Hwang Jung-Min and Uhm Jung-Hwa
AKA: The Most Beautiful Week in My Life  
AKA: My Lovely Week  
Year: 2005  
Director: Min Kyu-Dong  
Producer: Yoon Je-Kyun  
Writer: Min Kyu-Dong  
  Cast: Uhm Jung-Hwa, Hwang Jung-Min, Yim Chang-Jung, Kim Su-Ro, Kim Tae-Hyun, Joo Hyun, Cheon Ho-Jin, Yoon Jin-Seo, Jung Kyung-Ho, Ha Ji-Won (cameo), Ryoo Seung-Su (cameo), Jo Hi-Bong (cameo)
  The Skinny: The co-director of Memento Mori serves up a sampler platter of Korean melodrama in this enjoyable, if overly ambitious multi-story film. Likeable performances elevate this picture beyond its overtly commercial "mix-and-match" approach to filmmaking. And even better, it's got a decent sense of humor about itself and the genre.
Review by Calvin McMillin:      From sexy singles on the lookout for love to a struggling married couple trying to keep it all together - and just everything in-between - All For Love depicts a week in the life of a dozen or so Korean citizens dealing with serious matters of the heart. Director Min Kyu-Dong, co-helmer of the popular horror hit Memento Mori, presents the audience with a number of beleaguered characters thrust into challenging situations, and interweaves it all in what amounts to a gigantic K-Drama super sampler.
     In no particular order, All for Love's multi-story narrative goes something like this: Chang-Hu (Yim Chang-Jung) finds himself on the verge of poverty, as he struggles to make ends meet while keeping his financial difficulties a secret from his dutiful, cheery wife Seon-Ae (Seo Yung-Hi). Chang Hu is being hassled by Sung Won (Kim Su-Ro), an embittered ex-basketball player-turned-debt collector, who is surprised to learn that he's got a six-year-old daughter (the adorable Kim Yu-Jung), who just so happens to be suffering from a life-threatening medical condition. While in the hospital, she's often visited by her "boyfriend," a young boy who turns out to be the son of a sassy divorcee named Yu-Jung (Uhm Jung-Hwa, from Singles). While appearing on a television show, the ballsy doctor finds herself butting heads with Detective Nah (Hwang Jung-Min, from You Are My Sunshine), a tough-talking, Rambo-loving cop whose experience with the ladies is practically nil. Of course, the bickering twosome soon find they may like each other more than they think.

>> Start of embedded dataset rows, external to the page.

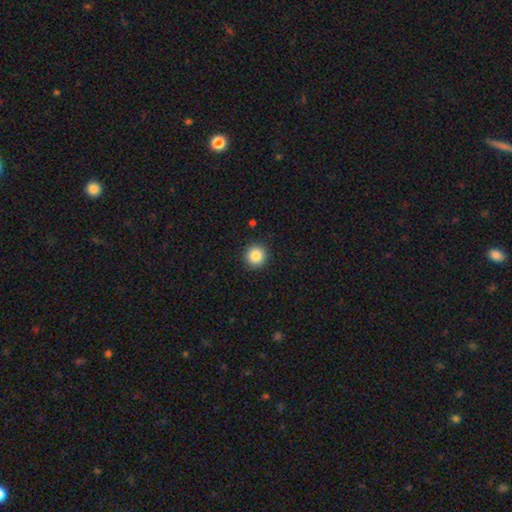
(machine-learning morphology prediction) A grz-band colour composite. It shows a smooth galaxy with no disk features (87%) that is round (94%). Merging: none (92%).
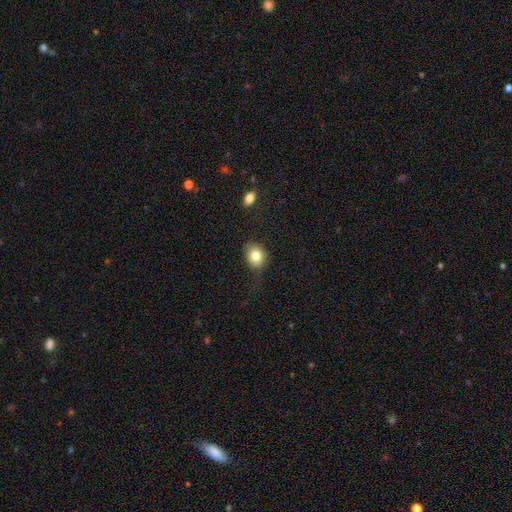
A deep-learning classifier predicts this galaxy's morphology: Smooth or featured?
  - smooth: 80% *
  - featured or disk: 10%
  - star or artifact: 9%
How rounded?
  - round: 56% *
  - in between: 43%
  - cigar-shaped: 1%
Merging?
  - none: 64% *
  - minor disturbance: 23%
  - major disturbance: 10%
  - merger: 2%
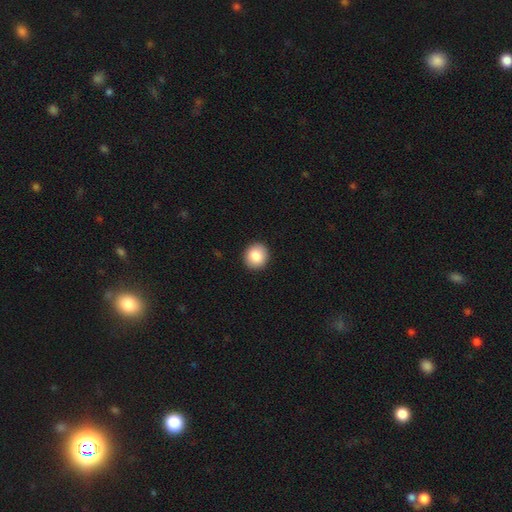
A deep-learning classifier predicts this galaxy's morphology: Smooth or featured: smooth — 86% (star or artifact — 8%)
How rounded: round — 85% (in between — 14%)
Merging: none — 92% (minor disturbance — 5%)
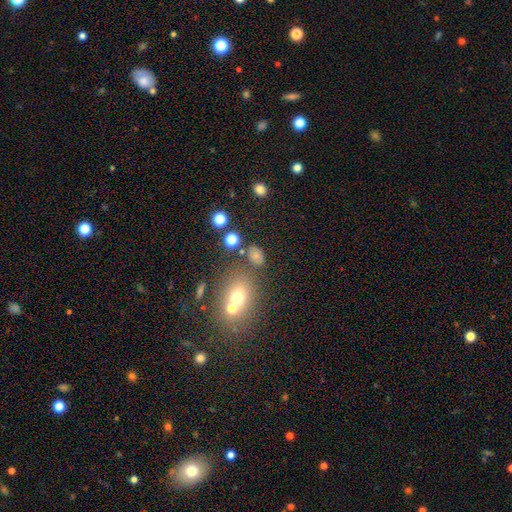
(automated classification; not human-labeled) Smooth or featured: smooth — 71% (star or artifact — 19%)
How rounded: in between — 69% (round — 29%)
Merging: none — 64% (minor disturbance — 16%)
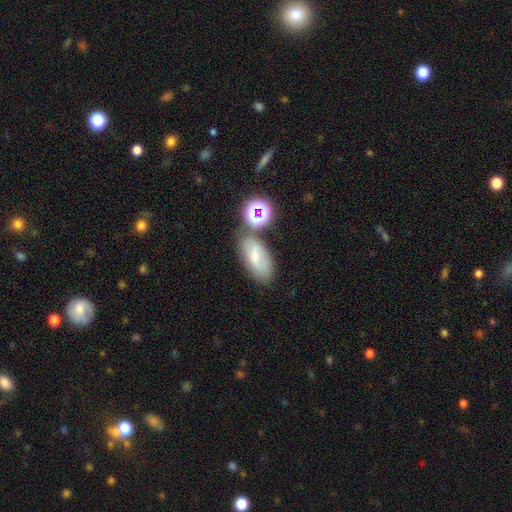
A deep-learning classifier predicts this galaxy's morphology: This appears to be a smooth galaxy with no disk features (59%) that is in between round and cigar-shaped (84%). Merging: none (61%).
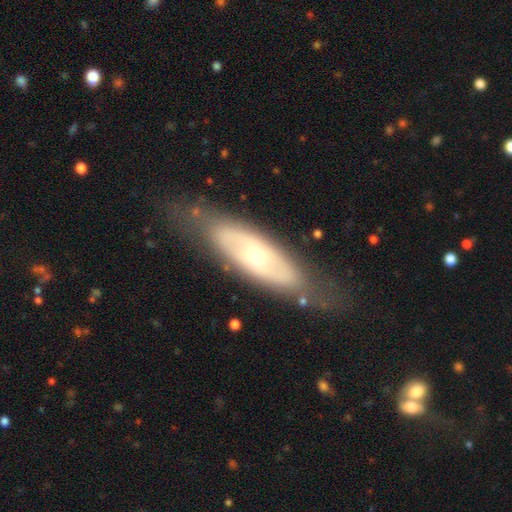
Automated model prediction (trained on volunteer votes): smooth_or_featured: featured or disk (p=0.61) [alt: smooth p=0.33]
disk_edge_on: no (p=0.77) [alt: yes p=0.23]
merging: none (p=0.70) [alt: minor disturbance p=0.19]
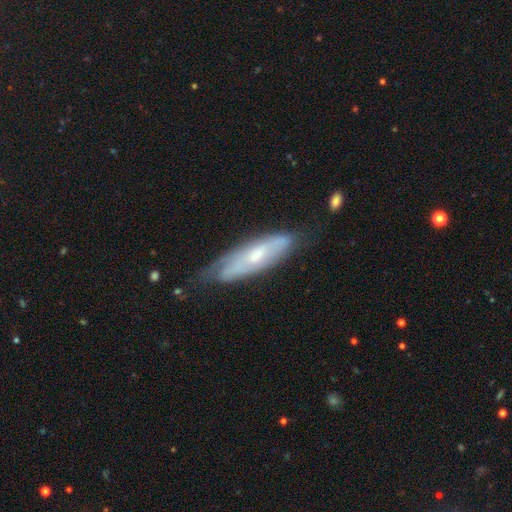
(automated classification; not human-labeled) smooth-or-featured: featured or disk: 61% | smooth: 33% | star or artifact: 7%
  disk-edge-on: no: 67% | yes: 33%
  merging: none: 60% | minor disturbance: 29% | major disturbance: 9% | merger: 2%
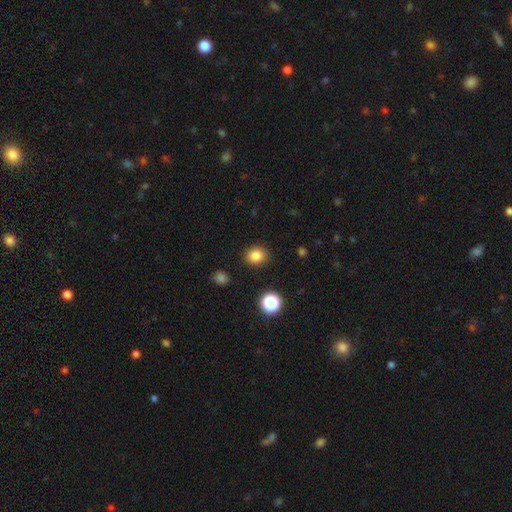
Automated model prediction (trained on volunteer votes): Q: Smooth or featured?
A: smooth (83%); runner-up: star or artifact (12%)
Q: How rounded?
A: round (68%); runner-up: in between (31%)
Q: Merging?
A: none (88%); runner-up: minor disturbance (8%)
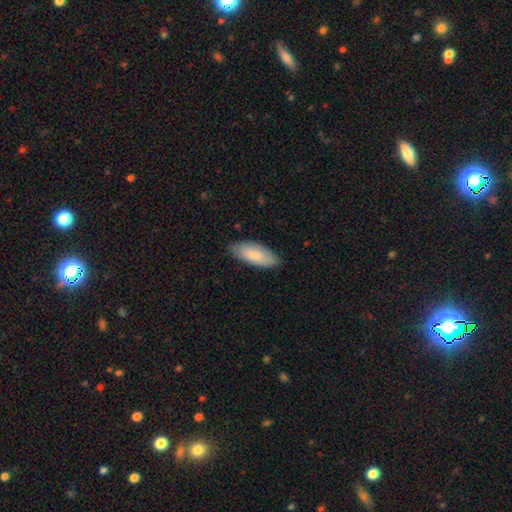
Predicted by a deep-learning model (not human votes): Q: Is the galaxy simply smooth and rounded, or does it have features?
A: smooth — 82%.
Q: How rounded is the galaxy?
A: in between — 84%.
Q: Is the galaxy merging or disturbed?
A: none — 81%.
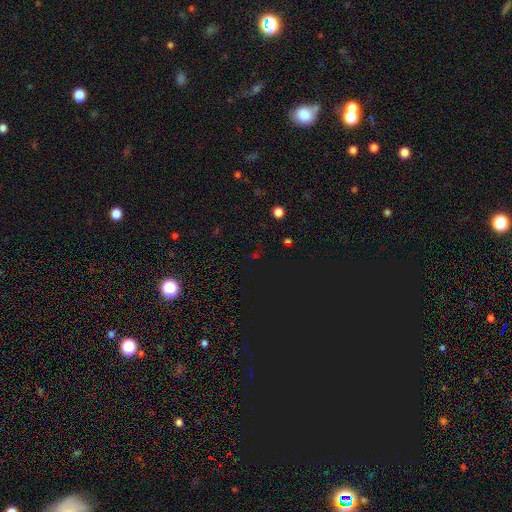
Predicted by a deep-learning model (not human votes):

      But that's only half the cast. Yu-Jung's ex-husband is shown to be an uptight music industry big shot named Jo (Chun Ho-Jin), who has to confront his gay past head-on when he hires a male housekeeper (Kim Tae-Hyun). The film's other two stories include one about nun-in-training Su Gyeong (Yoon Jin Seo) who falls for a fading pop star named Jeong Hun (Jung Kyung-Ho), and another tale about an elderly theater owner (Ju Hyun) who takes a shine to the vivacious, but aging actress (Oh Mi-Hi), who runs a coffee shop located on his property.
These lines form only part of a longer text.